The Virtual Guests At My Dinner Table

“Papa, was Tanmay from your office team asked to leave because he did not complete any of his tasks on time?” My hubby is aghast, hearing this question from my 13-year-old! Hubby looks at me with a big question mark on his face – “How does the child know this?” “Don’t ask me”, I retaliate, “Blame it on the virtual guests who have been joining us at the dinner table!”

When the pandemic struck, hubby started working from home, like thousands of other IT professionals in the city of Bangalore, and elsewhere in the world. With rooms in the apartment occupied due to online school classes, hubby was relegated to the common dining area in the house – and I must admit he took it up without a fuss. But what the rest of the family didn’t realize was that with this arrangement, we brought home a bunch of virtual guests who joined us for dinner every night as hubby ate dinner while being in and out of office meetings.

“Soon these guests became a part of our lives. For my son, largely confined to the four walls of the home, Papa’s office conversations became a source of interesting time-pass and curiosity. In a few weeks’ time, the boy knew names of all the team members, their locations, what issues they were facing and even their voices! My mother meanwhile began to feel sorry for the lady team members who joined virtual meetings during dinner time. “When would they have finished their cooking? Do they have young children?” Empathy ran high. It was a time when my heart swelled with a little pride when I witnessed hubby patiently mentor a fresher, or stick out his neck to support a team member. During this time, words like “Strategic sales, Release dates, Onboarding, JIRA, KRAs, ‘Don’t reinvent the wheel’, Synergies, Cloud, DevOps etc.”, became an integral part of our dinner menu; while the mild squabbles and juicy gossip spiced up our – sometimes – insipid food.”
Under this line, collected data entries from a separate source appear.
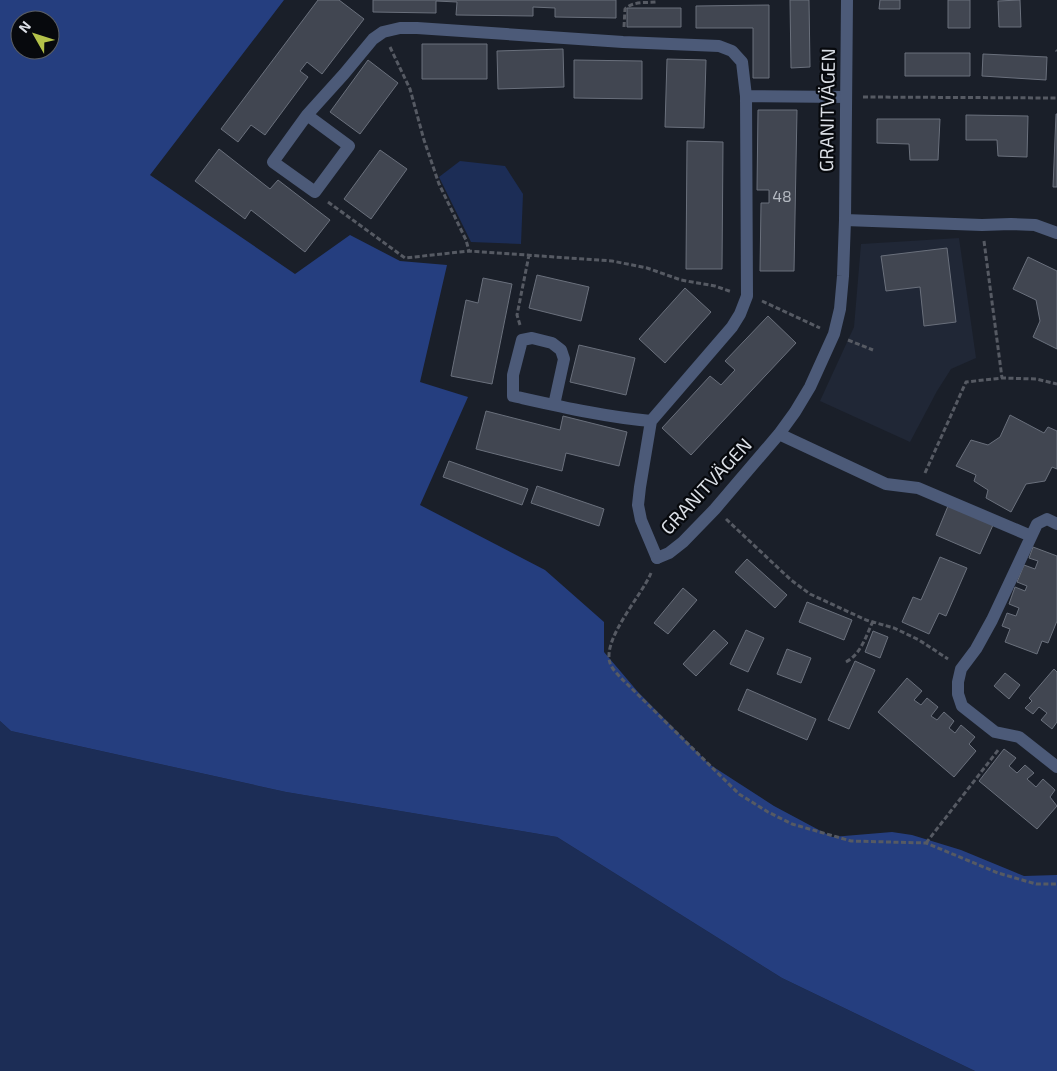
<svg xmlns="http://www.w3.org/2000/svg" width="1057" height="1071" viewBox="0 0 1057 1071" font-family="'Exo 2',sans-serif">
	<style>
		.built { fill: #202736 }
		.green { fill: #1c2d56 }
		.forest { fill: #253e7f; fill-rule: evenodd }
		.building { fill: #414651; stroke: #6a707c }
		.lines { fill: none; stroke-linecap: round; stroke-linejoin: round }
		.path { stroke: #565a63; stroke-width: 3; stroke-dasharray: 5 2.5; stroke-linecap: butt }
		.service { stroke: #4c5a78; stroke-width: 12 }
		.minor { stroke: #4c5a78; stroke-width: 12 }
		.labels { text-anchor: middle; stroke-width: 4.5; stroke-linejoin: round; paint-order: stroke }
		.number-label { font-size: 16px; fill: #b4b9c1 }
		.street-label { font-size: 19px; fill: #dbdfe6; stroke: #07090d }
	</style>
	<rect width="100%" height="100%" fill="#1a1f29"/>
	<path class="built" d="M959,238L976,358L951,369L937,391L910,442L820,401L854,327L861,244Z"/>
	<path class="green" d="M460,161L505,166L523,194L521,244L471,242L439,177Z
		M0,721L11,731L286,792L557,837L782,978L975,1071H0Z"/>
	<path class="forest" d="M0,0H284L150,175L295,274L350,235L400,261L447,265L420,382L468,397L420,505L545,570L604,622V652L638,692L709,764L774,806L832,837L892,832L912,835L961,850L1024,876L1057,875V1071H975L782,978L557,837L286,792L11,731L0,721ZM20,20H50V50H20Z"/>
	<path class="building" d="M318,0H339L364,19L322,74L307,62L300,71L308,77L265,135L251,125L238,142L221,129Z
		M373,0H616V18L555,17V8L533,7V16L456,15L457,2L436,1V13L373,12Z
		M790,0H809L810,67L791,68Z
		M880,0H900V9H879Z
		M948,0H970V28H948Z
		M1020,0L1021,27H999L998,1Z
		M769,5V78H753V28H696V6Z
		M627,8H681V27H627Z
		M422,44H487V79H422Z
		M563,49L564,87L498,89L497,51Z
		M905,53H970V76H905Z
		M983,54L1047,57L1046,80L982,76Z
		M667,59L706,60L704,128L665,127Z
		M368,60L398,83L360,134L330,112Z
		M574,60L642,61V99L574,98Z
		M758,110H797L794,271H760L761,203H769V190H757Z
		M1056,114H1057V187H1053Z
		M966,115L1028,116L1027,157L998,156L997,140H966Z
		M877,119H940L938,160H910L909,144L877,143Z
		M687,141L723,142L722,269H686Z
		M219,149L270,189L278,180L330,220L305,252L251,210L245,219L195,181Z
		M380,150L407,169L371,219L344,199Z
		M947,248L956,322L924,326L920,287L886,291L881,256Z
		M1028,257L1057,271V349L1033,337L1040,321L1036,300L1013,289Z
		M537,275L589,287L581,321L529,308Z
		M483,278L512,284L492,384L451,376L466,300L478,303Z
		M685,288L711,312L665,363L639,339Z
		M768,316L796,343L691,455L662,428L710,376L721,385L735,370L725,361Z
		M579,345L635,358L626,395L570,382Z
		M486,411L560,430L563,416L627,432L619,466L566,453L562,471L476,449Z
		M1010,415L1044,433L1048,427L1057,431V469L1052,467L1045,481L1026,484L1011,512L986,498L988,490L974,481L976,475L956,466L971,440L988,445L1000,437Z
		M449,461L528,489L522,505L443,477Z
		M537,486L604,509L599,526L531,503Z
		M948,506L993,525L980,554L936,535Z
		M1033,547L1057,556V621L1048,643L1042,641L1037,654L1005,642L1010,629L1002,626L1007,613L1016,616L1019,608L1009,604L1015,587L1025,591L1027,586L1017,582L1024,565L1035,569L1038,561L1029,558Z
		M940,557L967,568L946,616L939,613L929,634L902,622L913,597L921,600Z
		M747,559L787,595L775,608L735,572Z
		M683,588L697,600L668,634L654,623Z
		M807,602L852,620L844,640L799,622Z
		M714,630L728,643L696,676L683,664Z
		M746,630L764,638L748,672L730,664Z
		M873,631L888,637L880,658L865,652Z
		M787,649L811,658L801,683L777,674Z
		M855,661L875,670L849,729L828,720Z
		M1054,669L1057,672V722L1052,729L1041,720L1047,713L1039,707L1033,714L1025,708L1032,701L1029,698Z
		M1005,673L1020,685L1009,699L994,686Z
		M907,678L922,691L914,700L921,705L927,698L938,707L931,716L937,720L944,712L954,721L949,728L955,733L961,725L975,737L969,744L976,751L954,777L878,712Z
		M747,689L816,719L807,740L738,710Z
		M1004,749L1016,758L1009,766L1017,773L1025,765L1034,773L1027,779L1036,787L1043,779L1055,790L1050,797L1057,806L1037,829L979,781Z"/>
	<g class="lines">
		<path class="path" d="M624,27L625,9C633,1 646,3 657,2
			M390,47L410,89L424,140L439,184L466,240L469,251
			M1056,50L1057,51
			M863,97L1057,98
			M328,202L405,258L469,251L612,261L647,268L681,280L715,286L732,292
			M984,241L1002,378
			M762,301L820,328
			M520,325L517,315L529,255
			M848,340L873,350
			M925,473L966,382L1002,378L1036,379L1057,384
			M726,519L791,580L810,594L866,620L894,628L919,640L948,659
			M651,573C642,595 602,639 610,663C611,668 620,677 624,681L739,794L768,812L792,824L851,841L926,843L998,873L1036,884H1057
			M846,662C861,654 866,636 873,621
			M926,843L999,749"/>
		<path class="service" d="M746,96L846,97
			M307,115L349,146L315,192L273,162L307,115L344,74L373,39L383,32L400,28H417L623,42L719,46L732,51L742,62L746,96L747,296L740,314L732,327L651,421L640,487L638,505L641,520L657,558
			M554,405L564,359L561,350L552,343L532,338L522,340L513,375V396C558,406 605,417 651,421"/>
		<path class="minor" d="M845,220L982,225L1011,224L1035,225L1057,233
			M779,434L886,484L918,488L1031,536
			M1057,524L1047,519L1037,524L992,620L976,649L961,669L958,682V694L962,706L995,732L1019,737L1057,767
			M657,558L669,553L683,542L715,509L779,434L795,412L810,387L834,334L840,309L843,276L845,220L847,0"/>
	</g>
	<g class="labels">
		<g class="number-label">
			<text x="782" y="202">48</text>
		</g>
		<g class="street-label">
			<text transform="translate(827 110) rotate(-89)" y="7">GRANITVÄGEN</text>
			<text transform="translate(706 486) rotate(-47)" y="7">GRANITVÄGEN</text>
		</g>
	</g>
	<g transform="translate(35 35) rotate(309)"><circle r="24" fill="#07090d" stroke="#5c5f64"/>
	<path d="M0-4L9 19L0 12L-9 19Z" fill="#b4c24a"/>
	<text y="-8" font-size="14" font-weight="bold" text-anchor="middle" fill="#dbdfe6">N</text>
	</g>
</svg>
With the arrival of the new year, the pandemic restrictions got diluted a bit and hubby had to report to office thrice a week. The first day of his return to office was a joyous one as the office welcomed its employees with bright decorations, sweet treats, free lunch and a week of fun, sports and games. At home though, the scene was a contrast – silence seemed to have enveloped the house. The dining table looked empty without the laptops, headphones, cellphone, books, papers and pens. Time seemed to move in slo-mo. But what we missed the most was the fact that along with hubby, our many virtual guests had left our home, our dining table and our dinner times. But they could never entirely leave our lives, for through them, the pandemic had taught us some important lessons – Empathy will always be in fashion – Each of us is fighting our own battles – To make the best of what is available – The cleverest strategy in today’s times is to adapt, adapt, and adapt. Most importantly to retain humor in our lives, just like we did, thanks to our virtual guests who joined us at our dinner table. Bon appetite!”